The middle-of-the-night chirp from a smoke detector might be the most unsettling sound a homeowner has to deal with. Where’s that coming from? Is there a fire? Did I replace the batteries?
Adam Doppelt experienced that bolt-from-bed panic enough times over the years that he finally decided to do something about it. The longtime Seattle tech founder and engineer, along with buddy Nathan Kriege, built a resource website for everything you’d ever want to know about smoke detectors.
“If I could just save one life, it will all be worth it,” Doppelt said, half sarcastically, because what Fireball.xyz mainly does is save a lot of frustration for consumers seeking information on types of detectors, how they work, why they fail, the highest-rated models, install tips, and fire safety research. There’s also a giant list of smoke detectors pointing to where to buy them on Amazon and elsewhere.
Doppelt, who previously founded startups including Urbanspoon, Dwellable, Fresh Chalk and Blueprint AI, had time on his hands. He was between things — consulting, contracting, maybe about to start something new — and he turned to an old list of potential side projects: e-bikes, AI for spreadsheets, smoke detectors.
“It’s just things that are interesting,” Doppelt said of the list. “I’m an engineer. There’s no marketing, there’s no CEO. I’m just working on things that are fun and often pointless.”
Smoke detectors tripped Doppelt’s radar because of the many bad experiences he’s had with them — not because of house fires, but because the things always seem to malfunction and start shrieking for unknown reasons at the worst time of the night. His kids end up crying, the dog ends up barking, and the adults end up exhausted.
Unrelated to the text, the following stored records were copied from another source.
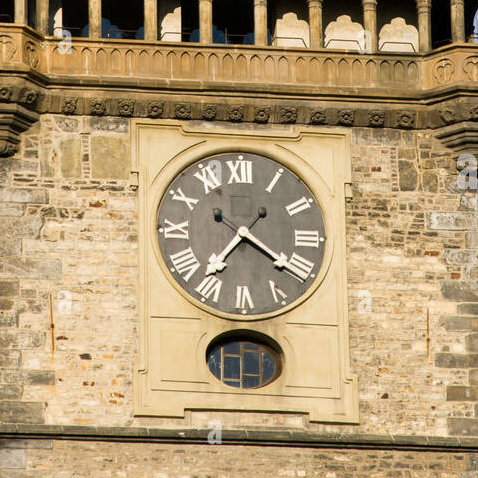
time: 7:20
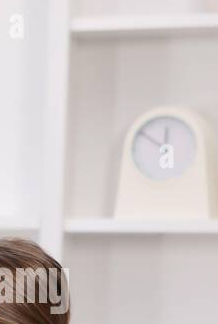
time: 11:50
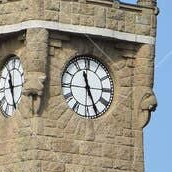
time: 11:25
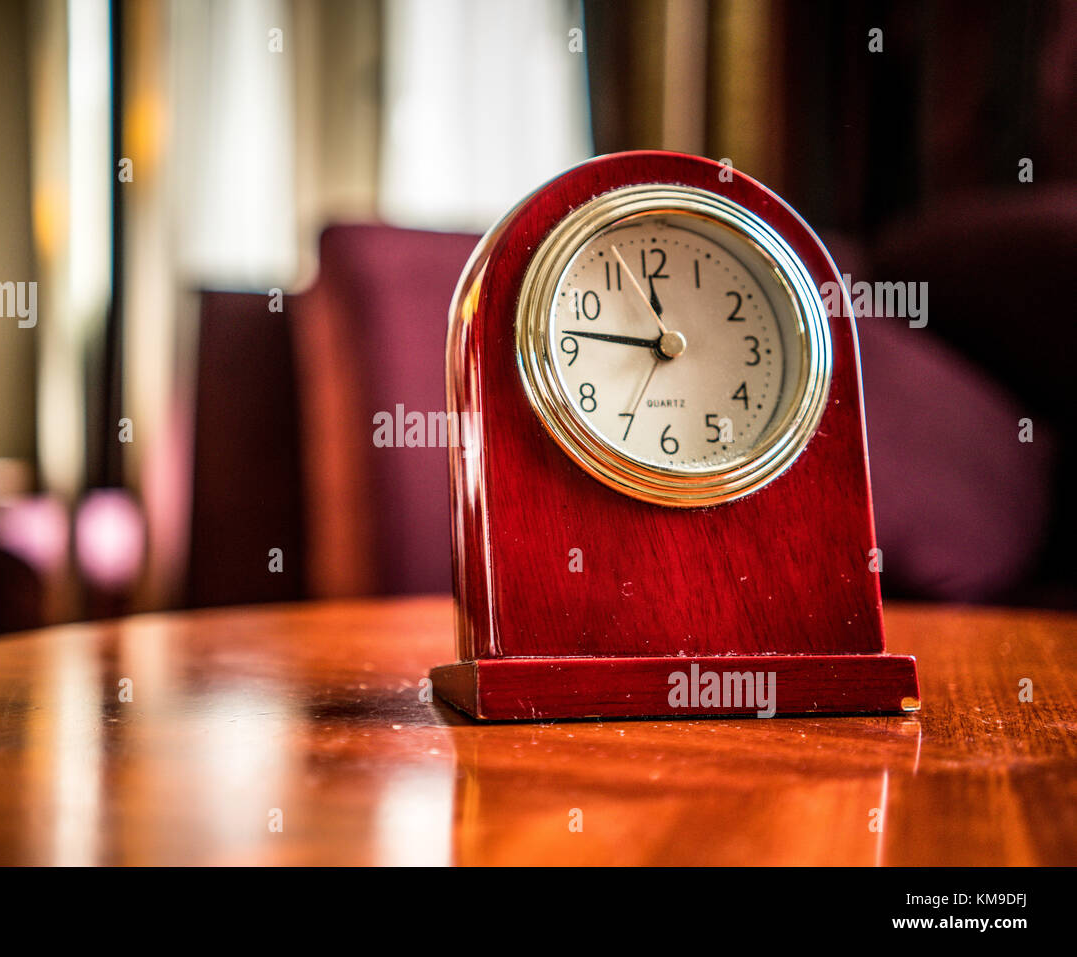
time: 11:46
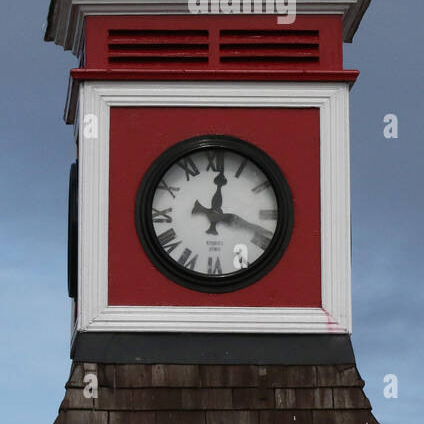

According to Doppelt’s writings on Fireball, false alarms are the chief complaint among consumers in online reviews for smoke detectors. And those false alarms are dangerous because they encourage people to disconnect detectors rather than deal with the noise and what’s causing it. In my own house, I have removed detector batteries for this very reason.
“When you read the Amazon reviews, false alarms swamp everything,” he said. “You know what you never see on Amazon? ‘My house burned down.’ But you will see 5,000 reviews and 500 of them saying, ‘This thing won’t stop false alarming.'”
Doppelt is proud of the fact that Fireball is a completely human-generated project and that no AI was used to build it, with the exception of some silly illustrations. He also already owned the URL because he’s sitting on an impressive list of domains that he has for sale.
“In terms of the prose that I wrote, this information is just kind of not available online. It’s not easy to find,” Doppelt said. “And so I felt like AI may not even know some of this stuff. If the internet doesn’t really know it, then I don’t think AI knows it.”
He said he and Kriege built Fireball in the same “crawling” vein as previous startups such as Urbanspoon and Dwellable, where they wrote code to “go and fetch things” and then normalized the data, cleaned it up and presented it. Doppelt’s geeky engineer friends are most impressed by an animation at the top of the site that shows various things running away from a fireball.
“It doesn’t do anything,” Doppelt laughed.
In his house in Seattle, Doppelt has gotten brave enough to replace 10 smoke detectors on his own, and he shares his DIY tips on Fireball. He’s engaged on Reddit with people who think Fireball should be the default result when consumers go looking for smoke detector information. And his post about Fireball on LinkedIn has drawn comments from a variety of techies, including Ascend VC founder Kirby Winfield, who said, “You finally built your Wirecutter!” in reference to The New York Times product recommendation site.
“I realized over time that in researching my own smoke detector needs I actually accidentally became an expert,” Doppelt said. “It’s so dorky. The more you dig the more interesting it gets. The rabbit hole is super deep.”